The mathematical expression which is true for the uncertainty principle is:

• A. $\left(\Delta x\right)\left(\Delta v\right)\ge \frac{h}{4\pi }$
• B. $\left(\Delta E\right)\left(\Delta x\right)\ge \frac{h}{4\pi }$
• C. $\left(\Delta \theta \right)\left(\Delta \varphi \right)\ge \frac{h}{4\pi }$
• D. $\left(\Delta x\right)\left(\Delta m\right)\ge \frac{h}{4\pi }$

Answer 1

Answer: (A)

$\left(\Delta x\right)\left(\Delta v\right)\ge \frac{h}{4\pi }$

Heisenberg uncertainty principle states that, it is not possible to determine simultaneously the position and momentum of a moving microscopic particle with absolute accuracy if $\Delta p$ is the uncertainty in the determination of the position and $\Delta p$ is the uncertainty in the determination of momentum of a very small moving particle, then according to Heisenberg,

$\Delta x\Delta p=\frac{h}{4\pi }$

Where is the Planck's constant the above equation can also be expressed as,

$$\Delta x\Delta v=\frac{h}{4\pi m}$ , because $\Delta p=m\Delta v$

where $\Delta v$ is the uncertainty in the determination of velocity and m is the mass of the body. From the equation it is clear that the minimum uncertainty in the simultaneous determination of position and velocity is equal to, $\frac{h}{4\pi m}$

And, smaller the mass of the particle greater is the uncertainty.

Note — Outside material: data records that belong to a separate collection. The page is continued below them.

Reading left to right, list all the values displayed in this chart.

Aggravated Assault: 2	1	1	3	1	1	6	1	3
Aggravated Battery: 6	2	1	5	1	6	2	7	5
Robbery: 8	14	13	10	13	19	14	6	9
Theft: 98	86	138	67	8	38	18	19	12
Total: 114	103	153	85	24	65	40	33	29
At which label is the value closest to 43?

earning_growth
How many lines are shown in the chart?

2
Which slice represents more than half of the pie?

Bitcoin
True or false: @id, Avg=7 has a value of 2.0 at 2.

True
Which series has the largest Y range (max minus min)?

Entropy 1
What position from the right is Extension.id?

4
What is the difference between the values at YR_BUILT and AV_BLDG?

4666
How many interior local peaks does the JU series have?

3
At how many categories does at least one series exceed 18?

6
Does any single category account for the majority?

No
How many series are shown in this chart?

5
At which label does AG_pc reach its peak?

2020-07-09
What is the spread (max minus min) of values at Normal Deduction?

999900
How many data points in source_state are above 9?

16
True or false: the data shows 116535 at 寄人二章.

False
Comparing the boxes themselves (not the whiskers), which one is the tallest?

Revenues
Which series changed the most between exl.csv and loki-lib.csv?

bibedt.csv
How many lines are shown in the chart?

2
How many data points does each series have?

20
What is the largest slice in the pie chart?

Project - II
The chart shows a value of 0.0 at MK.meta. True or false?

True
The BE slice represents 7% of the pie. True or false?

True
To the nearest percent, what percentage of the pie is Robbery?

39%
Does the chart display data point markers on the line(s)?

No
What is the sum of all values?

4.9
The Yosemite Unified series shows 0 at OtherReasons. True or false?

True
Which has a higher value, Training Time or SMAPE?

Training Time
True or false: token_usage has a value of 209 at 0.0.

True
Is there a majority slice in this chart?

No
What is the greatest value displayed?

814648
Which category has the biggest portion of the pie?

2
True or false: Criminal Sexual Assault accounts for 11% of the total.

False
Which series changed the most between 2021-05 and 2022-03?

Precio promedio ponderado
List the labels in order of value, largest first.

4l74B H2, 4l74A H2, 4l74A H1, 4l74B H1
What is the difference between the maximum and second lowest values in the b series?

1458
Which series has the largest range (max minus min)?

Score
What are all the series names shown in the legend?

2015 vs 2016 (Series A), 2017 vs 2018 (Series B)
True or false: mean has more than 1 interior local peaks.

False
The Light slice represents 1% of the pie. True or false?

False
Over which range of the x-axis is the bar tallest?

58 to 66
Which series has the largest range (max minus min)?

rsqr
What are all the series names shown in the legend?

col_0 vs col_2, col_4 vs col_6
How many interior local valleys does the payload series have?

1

More ever, if $\Delta x$ is very small, that is the position of a particle is known more or less exactly, $\Delta v$ would be large, that is uncertainty in the determination of velocity would be large similarly, if an attempt is made to measure exactly the velocity of the particle uncertainty with respect to the position will be large.